Somewhat surprisingly, clinical evidence strongly suggests that most of these suppressions are put over to the child in unconscious ways by parents, who are therefore not being consciously untruthful when they say they did not suppress their child’s sexuality. What was taught to them, the parents, in this way in childhood they in turn pass on to the next generation. The child stores the information away, mainly in the unconscious mind, so the transaction is between the unconscious of the parents and the unconscious of the child. This accounts for our cultural conservatism over sexual matters.

The results of sexual suppression in the phallic stage seem to be more serious for girls. This may be because they are more heavily suppressed. Mothers are generally much more indulgent towards genitality in boys than in girls. This subject is considered in more detail. Here it suffices to say that clinical experience seems to prove that the difficulties of a wide section of the adult female population in experiencing full sexual pleasure originates at this stage.

Before the phallic stage is reached a child has learned to distinguish between mummy and daddy and later between women and men. When very young he or she will have seen both parents and any brothers or sisters naked because few adults think such matters register on a young child. The young child may even have been present in the room when his or her parents were having intercourse and if so, according to some people, his or her behaviour over the next few days may show signs of disturbance. Later, witnessing or hearing intercourse can lead to the notion that sex is an aggressive and sadistic act and many children fear that their father is hurting their mother, especially if she is noisy when she has an orgasm. This is why it is probably best in our culture not to let children of any age see their parents having intercourse. Some phobias are thought to be triggered off in susceptible children who repeatedly witness or overhear parental sexual acts after the age of about two or three.

Parental nudity, which has always been more widespread amongst

the better educated, is of much less significance, especially if the child’s friends are being reared in the same sort of way, though a few psychosexual experts think that it is best for a boy not to see his mother naked after the age of four or so and for a girl not to see her father naked from about a year. Children whose friends are used to seeing their parents naked will probably be unaffected but children can be very cruel, even this young, and will tease children who seem to be brought up in ways that are contrary to the way they know. As children discuss this sort of thing at school it is probably best not to subject your child to experiences at home that will make them feel odd among their friends. They may believe that they have odd parents if their friends say so and this could be harmful to them.

A practical aspect of this stage in relation to boys is that only about 4 per cent of boys have a fully retractable foreskin at birth and 50 per cent by one year. Forcible attempts at retraction by some mothers, to clean underneath, to see whether circumcision is necessary or just to stretch it, may account for some late adolescent boys and men with tight foreskins who react with great alarm at any attempt at retraction. Their reluctance leads them to masturbate with the foreskin in the forward position and its development does not keep pace with the increase in size of the penis at puberty.

Little boys’ penises need nothing done to them at all.
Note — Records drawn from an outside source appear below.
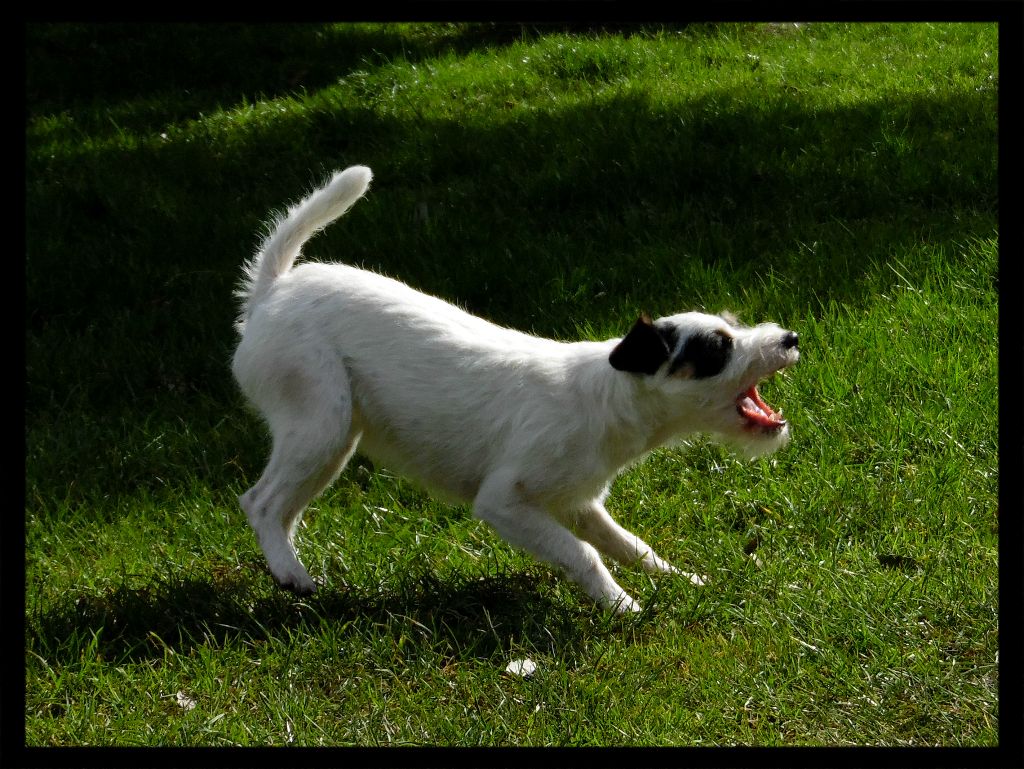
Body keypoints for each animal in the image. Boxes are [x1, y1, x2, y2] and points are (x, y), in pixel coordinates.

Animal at [232, 166, 798, 614]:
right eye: (716, 350)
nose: (790, 339)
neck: (608, 399)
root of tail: (271, 292)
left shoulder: (578, 503)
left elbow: (628, 544)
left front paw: (681, 580)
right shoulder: (505, 502)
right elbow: (583, 554)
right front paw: (623, 606)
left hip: (335, 439)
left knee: (283, 508)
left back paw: (288, 568)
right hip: (320, 422)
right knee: (260, 502)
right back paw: (291, 573)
If the foreskin will not pull back completely by the age of five, see your doctor for advice.

As children begin to look at the genitals of children (and adults) of the opposite sex, boys may come to see girls as being boys who have had their genitals removed, perhaps as a punishment for touching them. Some fear a similar punishment themselves. Girls sometimes conjure up the idea that they really have a secret penis or seem, perhaps, to blame their mothers because they have not got one. The difficulty in such speculation is that children rarely say how they feel and their reactions can only be guessed at from their behaviour.